Here’s what I’m clear about. Genuine change in our world comes through the possibilities modeled by Jesus, and imperfect though it always seems to be, through the building of a healthy church that makes a genuine effort to reflect those values. That is to say, the work of creating political change in the secular world is extremely important, but it’s probably not for me. My commitment is most likely to be to continue to nurture the community of faith that will work to create the kind of world that is God’s deepest desire for us.

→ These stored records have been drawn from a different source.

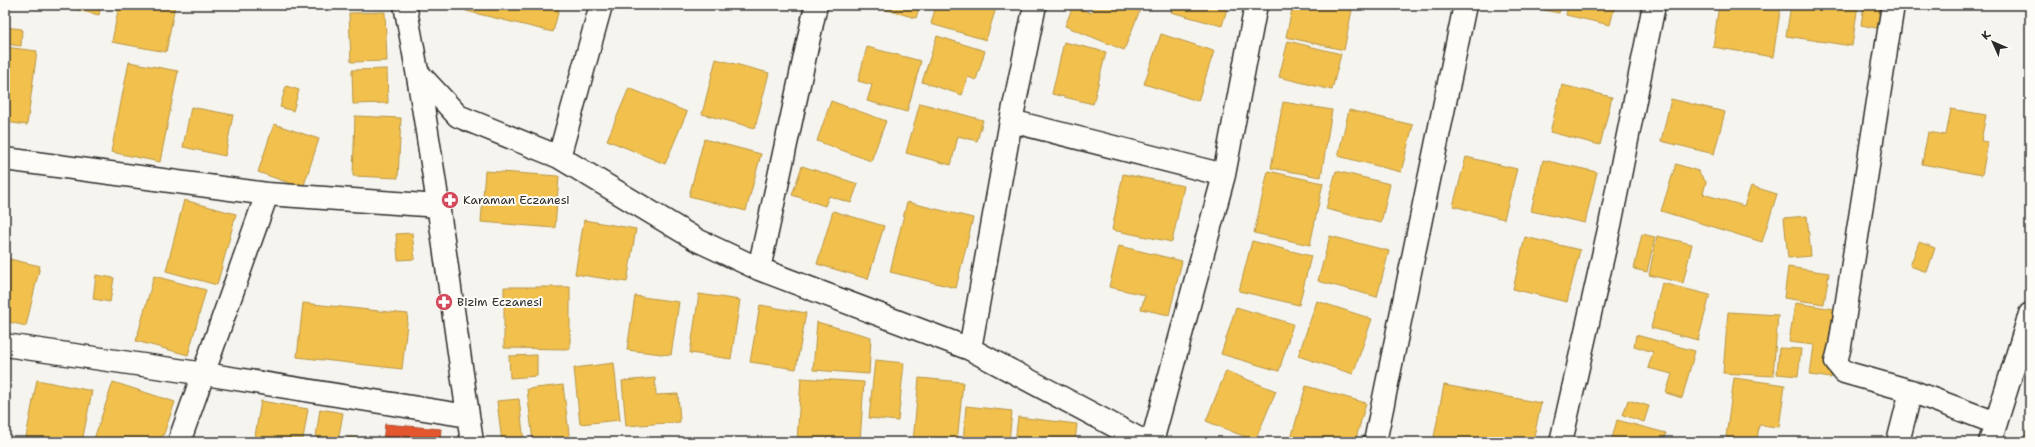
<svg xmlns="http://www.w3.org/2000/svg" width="2035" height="447" font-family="'Shantell Sans',sans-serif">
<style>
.homes{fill:#f2c14e;stroke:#b69444}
.shops{fill:#e4572e;stroke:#ac4a2d}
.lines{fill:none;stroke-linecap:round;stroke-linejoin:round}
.minor-casing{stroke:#2b2b2b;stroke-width:25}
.minor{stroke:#fdfcf7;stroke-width:22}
.labels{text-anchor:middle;stroke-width:4;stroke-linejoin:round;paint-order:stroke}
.poi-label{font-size:12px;fill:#2b2b2b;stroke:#fdfcf7;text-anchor:start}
</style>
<rect width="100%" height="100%" fill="#f5f4ef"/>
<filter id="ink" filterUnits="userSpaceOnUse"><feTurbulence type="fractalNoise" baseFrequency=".025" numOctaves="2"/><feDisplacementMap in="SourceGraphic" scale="8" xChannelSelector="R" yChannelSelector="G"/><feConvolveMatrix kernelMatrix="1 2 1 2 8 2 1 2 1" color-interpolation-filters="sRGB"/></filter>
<g filter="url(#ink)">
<path class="homes" d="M57 5H101L99 15Z
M119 5H175L166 52 112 42Z
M467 5H560L553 32 466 11Z
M869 5H920L916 18Z
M936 5H997L986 40 931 24Z
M1094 5H1142L1124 50 1065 26 1073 6 1091 13Z
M1173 5H1228L1222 26 1171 12Z
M1293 5H1311L1322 7V5H1353L1344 50 1286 37Z
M1519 5H1561L1559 13Z
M1568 5H1615L1610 25 1566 15Z
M1719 5H1781L1773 57 1713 47Z
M1791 5H1858L1852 46 1786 36Z
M1864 5 1886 6 1882 29 1861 25Z
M385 12 387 61 351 62 349 13Z
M5 27 22 29 21 46 5 44Z
M1161 34 1214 51 1198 101 1144 84Z
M937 36 985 51 976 80 968 77 962 95 922 82Z
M1288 41 1341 54 1332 90 1279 77Z
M1064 42 1106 52 1093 104 1052 94Z
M5 47 37 51 27 125 5 122Z
M867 47 921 61 907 112 867 101 872 85 858 81Z
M716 59 769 73 755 128 702 114Z
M129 62 178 71 160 162 111 152Z
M387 69 388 103 353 104 352 70Z
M1562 85 1612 97 1600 145 1550 132Z
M286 86 299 90 293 111 280 107Z
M629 88 687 112 665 164 607 140Z
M1671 99 1725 112 1714 154 1661 141Z
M831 101 886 121 871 161 817 141Z
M1283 102 1332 110 1321 177 1271 168Z
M920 103 983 120 977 141 958 136 951 165 906 153Z
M191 107 233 115 225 156 183 147Z
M1951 109 1986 115 1981 141 1988 142 1982 175 1922 164 1928 132 1946 135Z
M1349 110 1413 125 1401 172 1338 156Z
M355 116 401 118 398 178 353 176Z
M274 124 319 139 303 188 258 172Z
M704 139 761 154 746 211 689 196Z
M1466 157 1517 169 1504 219 1453 206Z
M1543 160 1597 172 1585 223 1531 211Z
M1676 164 1698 171 1706 182 1703 194 1744 206 1751 186 1777 194 1762 242 1661 211Z
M802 166 858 184 851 203 829 196 825 206 792 195Z
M485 171 559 176 555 228 481 222Z
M1268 171 1323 183 1310 245 1254 233Z
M1336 171 1390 184 1381 223 1326 209Z
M1123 174 1184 186 1172 242 1112 230Z
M184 200 236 214 217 285 166 271Z
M907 202 973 218 956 288 890 272Z
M833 211 884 226 868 279 817 264Z
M1807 216 1811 256 1788 258 1784 218Z
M584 220 636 229 627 282 575 274Z
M412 233 415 259 398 260 396 234Z
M1642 234 1655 237 1647 272 1634 269Z
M1330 236 1389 251 1377 297 1318 281Z
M1657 236 1692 244 1683 283 1649 275Z
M1525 237 1580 250 1567 302 1513 289Z
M1252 241 1311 256 1299 305 1239 291Z
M1919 242 1935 248 1927 272 1910 266Z
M1119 246 1182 261 1169 315 1141 309 1145 295 1109 287Z
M5 258 40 266 26 326 5 321Z
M1788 267 1829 273 1824 304 1784 298Z
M96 275 114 278 110 302 93 299Z
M154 276 206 290 188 355 136 341Z
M1662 283 1710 295 1698 340 1651 328Z
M504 287H570V349L504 348Z
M699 294 740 300 731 359 690 353Z
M635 296 679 302 671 355 627 350Z
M1317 301 1372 319 1353 374 1298 356Z
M303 303 408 314 402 369 297 357Z
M1795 303 1841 310 1831 378 1810 375 1814 345 1789 342Z
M760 305 806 313 796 369 750 362Z
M1236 307 1293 324 1279 371 1221 354Z
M1728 312 1778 315 1773 376 1723 373Z
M817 322 871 337 869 374 813 370Z
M1636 335 1695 351 1682 398 1666 393 1672 374 1648 368 1653 352 1634 346Z
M1779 348 1801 349 1798 376 1777 374Z
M537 355V376L510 378 509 356Z
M875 360 904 363 898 421 869 418Z
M614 363 620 420 580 424 574 368Z
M1226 371 1276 391 1255 441 1206 421Z
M655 378 656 395 678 394 680 422 626 426 622 381Z
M801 378 864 382 860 442 797 441Z
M919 378 963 382 957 442H913Z
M1734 378 1785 385 1779 427 1759 425 1757 441 1726 437Z
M37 380 92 391 82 442H25Z
M113 382 175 402 161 442H93Z
M563 385 570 442H533L527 389Z
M1444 385 1541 403 1533 442H1433Z
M1306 386 1366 403 1355 442H1290Z
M519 399 524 442H502L497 401Z
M1628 400 1649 406 1644 422 1623 415Z
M261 401 308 409 303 439 294 438 293 442H254Z
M966 406 1012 411 1009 442H963Z
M320 409 343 413 338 441 316 437Z
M1018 417 1077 424 1075 442H1015Z
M1617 420 1666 433 1664 442H1611Z
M2030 422V442H2023Z
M348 437 372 439V442H347Z"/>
<path class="shops" d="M385 424 441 429 440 442H383Z"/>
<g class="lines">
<defs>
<path id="minor" d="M405 5C433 150 450 296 472 442
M1893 5 1840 346 1836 362 1844 372 1911 391 1996 423
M419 74 458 116 559 157 697 240 759 269 970 349 1145 442
M1011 121 1224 175
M559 157 601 5
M5 159 267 194
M759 269 816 5
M5 345 205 374 468 416
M970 349 1011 121 1035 5
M179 442 267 194 439 206
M1152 442 1224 175 1256 5
M1375 442 1465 5
M1561 442 1610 225 1654 5
M1898 442 1911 391
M1990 442 2030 314"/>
</defs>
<use href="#minor" class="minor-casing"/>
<use href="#minor" class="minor"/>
</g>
</g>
<defs>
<symbol id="pharmacy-disc" viewBox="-11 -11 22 22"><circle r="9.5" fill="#d1495b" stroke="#fdfcf7"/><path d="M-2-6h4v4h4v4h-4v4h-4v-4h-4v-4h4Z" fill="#fff"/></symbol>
</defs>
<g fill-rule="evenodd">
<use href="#pharmacy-disc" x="440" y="190" width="20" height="20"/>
<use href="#pharmacy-disc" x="434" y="292" width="20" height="20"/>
</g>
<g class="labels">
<g class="poi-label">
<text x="463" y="204">Karaman Eczanesi</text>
<text x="457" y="306">Bizim Eczanesi</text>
</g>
</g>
<rect width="2035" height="447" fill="none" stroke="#fdfcf7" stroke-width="20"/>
<rect x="10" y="10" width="2015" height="427" fill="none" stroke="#2b2b2b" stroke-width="1.5" filter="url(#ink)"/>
<g transform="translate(1993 42) rotate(315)" stroke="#fdfcf7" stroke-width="3" paint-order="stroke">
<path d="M0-3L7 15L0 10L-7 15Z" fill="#2b2b2b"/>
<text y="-6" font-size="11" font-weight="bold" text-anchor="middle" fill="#2b2b2b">K</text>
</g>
</svg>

What started me thinking about all of this was a visit I made this week to the Gandhi Museum in Delhi. We spent three hours reading the sayings of Gandhi, learning his life story, and looking at photos. For me, as a peacemaker who is committed to nonviolence, I confess that it was something akin to a religious pilgrimage. Here’s the quote that has haunted me all week. Gandhi called it his Talisman:

A Talisman

Whenever you are in doubt, or when the self becomes too much with you, apply the following test. Remember the face of the poorest and the weakest man you may have seen, and ask yourself, if the step you contemplate will be of any use to him? Will he gain anything by it? Will it restore him to a control over his own life and destiny? In other words, will it lead to Swaraj for the hungry and spiritually starving millions. Then you will find your doubts and yourself melting away.

Mahatma Mohandis Gandhi

And then I think about Jesus clear conviction about what will matter most on the day of judgement:

I was hungry and you fed me. I was thirsty, you gave me something to drink. I was a stranger and you welcomed me. I was naked and you clothed me, sick and you visited me, in prison and you came to me. And when you did it to one of the poorest of the poor, you did it to me.

Matthew 25

Holding those two things together seems like perhaps it might help during the coming months as I try to discern God´s call on my life.

So what about you? How do you think about vocation?